Our team is pioneering new methods to transform visual content creation and processing. By integrating state-of-the-art AI models with computational imaging techniques, we aim to push the boundaries of photography and video technology.

Ongoing Research

  1. Super-Resolution Imaging
    • Objective: Develop AI algorithms to upscale low-resolution images and videos with enhanced clarity and detail.
    • Progress: Achieved a 25% improvement in edge sharpness and texture consistency using advanced diffusion models.
  2. AI-Assisted Photo Restoration
    • Objective: Restore and colorize historical and damaged photographs using deep learning.
    • Progress: Created a novel GAN-based pipeline capable of reconstructing heavily degraded images with over 90% accuracy.
  3. Real-Time Computational Optics
    • Objective: Improve camera systems for low-light and HDR photography.
    • Progress: Developed an adaptive algorithm that dynamically adjusts exposure and contrast, enabling real-time HDR rendering with minimal artifacts.
  4. Generative Visual Content
    • Objective: Use generative AI to create photorealistic images and scenes from textual descriptions.
    • Progress: Implemented a text-to-image model with 80% higher fidelity compared to existing systems, revolutionizing creative content generation.
  5. AI-Powered Video Processing
    • Objective: Enhance video stabilization, frame interpolation, and color grading.
    • Progress: Deployed a neural network capable of 2x real-time frame interpolation for smoother playback and dynamic scene adjustments.

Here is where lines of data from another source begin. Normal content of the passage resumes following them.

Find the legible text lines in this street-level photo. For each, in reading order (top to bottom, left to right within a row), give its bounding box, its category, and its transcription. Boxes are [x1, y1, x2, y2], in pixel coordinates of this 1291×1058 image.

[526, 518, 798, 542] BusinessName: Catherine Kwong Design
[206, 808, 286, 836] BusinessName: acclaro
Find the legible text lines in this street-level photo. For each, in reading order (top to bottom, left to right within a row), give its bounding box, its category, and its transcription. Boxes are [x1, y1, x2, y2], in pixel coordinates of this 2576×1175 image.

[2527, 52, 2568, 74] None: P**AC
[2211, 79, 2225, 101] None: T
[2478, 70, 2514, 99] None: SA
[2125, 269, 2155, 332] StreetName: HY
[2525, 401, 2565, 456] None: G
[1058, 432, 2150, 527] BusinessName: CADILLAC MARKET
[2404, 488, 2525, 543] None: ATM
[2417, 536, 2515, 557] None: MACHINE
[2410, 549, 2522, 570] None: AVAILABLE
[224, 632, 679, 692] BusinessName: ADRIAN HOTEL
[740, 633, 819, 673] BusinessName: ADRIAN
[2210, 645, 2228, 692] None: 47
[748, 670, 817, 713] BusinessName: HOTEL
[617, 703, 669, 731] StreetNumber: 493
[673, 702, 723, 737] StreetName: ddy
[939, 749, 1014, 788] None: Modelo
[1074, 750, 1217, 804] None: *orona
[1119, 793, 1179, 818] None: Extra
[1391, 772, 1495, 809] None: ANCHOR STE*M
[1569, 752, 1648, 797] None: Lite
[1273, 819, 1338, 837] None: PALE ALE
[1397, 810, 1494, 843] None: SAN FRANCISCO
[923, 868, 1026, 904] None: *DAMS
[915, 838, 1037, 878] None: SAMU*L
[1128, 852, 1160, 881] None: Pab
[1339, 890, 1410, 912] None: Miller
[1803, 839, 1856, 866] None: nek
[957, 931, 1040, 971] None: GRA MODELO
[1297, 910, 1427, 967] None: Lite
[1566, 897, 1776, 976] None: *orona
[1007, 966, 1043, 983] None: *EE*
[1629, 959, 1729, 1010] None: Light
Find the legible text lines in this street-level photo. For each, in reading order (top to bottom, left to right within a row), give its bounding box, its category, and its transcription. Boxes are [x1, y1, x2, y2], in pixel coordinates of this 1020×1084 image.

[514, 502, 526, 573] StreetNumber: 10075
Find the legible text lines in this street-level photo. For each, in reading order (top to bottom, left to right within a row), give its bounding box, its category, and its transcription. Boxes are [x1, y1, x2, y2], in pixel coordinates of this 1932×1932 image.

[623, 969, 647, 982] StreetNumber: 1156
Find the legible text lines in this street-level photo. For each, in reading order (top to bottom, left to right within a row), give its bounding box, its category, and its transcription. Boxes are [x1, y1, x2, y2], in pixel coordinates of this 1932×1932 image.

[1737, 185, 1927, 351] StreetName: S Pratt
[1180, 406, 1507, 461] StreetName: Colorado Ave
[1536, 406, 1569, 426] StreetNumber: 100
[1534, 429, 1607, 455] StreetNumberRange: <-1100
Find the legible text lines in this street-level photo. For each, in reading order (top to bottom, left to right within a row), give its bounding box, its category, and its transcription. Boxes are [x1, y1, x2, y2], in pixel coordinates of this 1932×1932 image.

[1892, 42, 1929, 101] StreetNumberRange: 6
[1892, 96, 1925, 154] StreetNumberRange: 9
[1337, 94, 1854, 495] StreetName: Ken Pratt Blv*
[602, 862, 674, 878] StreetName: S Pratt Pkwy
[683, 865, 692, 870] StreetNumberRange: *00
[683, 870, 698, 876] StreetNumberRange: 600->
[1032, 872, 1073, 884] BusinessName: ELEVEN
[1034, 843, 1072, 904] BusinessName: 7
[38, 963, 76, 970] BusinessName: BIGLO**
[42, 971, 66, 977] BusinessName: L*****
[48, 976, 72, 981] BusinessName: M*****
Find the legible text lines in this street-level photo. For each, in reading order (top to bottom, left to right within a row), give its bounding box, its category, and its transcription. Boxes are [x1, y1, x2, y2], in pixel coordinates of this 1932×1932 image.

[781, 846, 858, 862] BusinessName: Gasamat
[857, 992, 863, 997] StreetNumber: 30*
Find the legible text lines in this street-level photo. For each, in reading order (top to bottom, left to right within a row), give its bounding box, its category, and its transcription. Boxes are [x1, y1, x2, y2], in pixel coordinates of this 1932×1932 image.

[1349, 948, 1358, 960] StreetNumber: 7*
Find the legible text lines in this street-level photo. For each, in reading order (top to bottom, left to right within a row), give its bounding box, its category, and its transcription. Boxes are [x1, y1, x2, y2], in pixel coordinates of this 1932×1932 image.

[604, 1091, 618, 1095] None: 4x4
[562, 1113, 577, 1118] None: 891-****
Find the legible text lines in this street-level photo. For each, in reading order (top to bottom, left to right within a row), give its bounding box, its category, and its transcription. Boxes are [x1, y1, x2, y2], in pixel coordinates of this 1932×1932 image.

Key Results and Milestones

  • Super-Resolution Breakthroughs: Achieved industry-leading performance in image quality benchmarks for super-resolution tasks.
  • Real-Time Applications: Successfully integrated AI-based computational photography tools into smartphone cameras for instant enhancements.
  • Generative Art Tools: Partnered with creative industries to deploy generative AI tools, enabling artists to create photorealistic scenes with minimal input.
  • Medical Imaging Impact: Applied restoration techniques to improve the clarity of X-ray and MRI images, aiding faster and more accurate diagnostics.

Future Directions

We continue to explore novel approaches to:

  • Develop lightweight AI models for deployment on edge devices.
  • Innovate augmented reality (AR) tools for immersive photo and video editing.
  • Advance ethical AI practices to ensure fairness and transparency in generative and computational imaging technologies.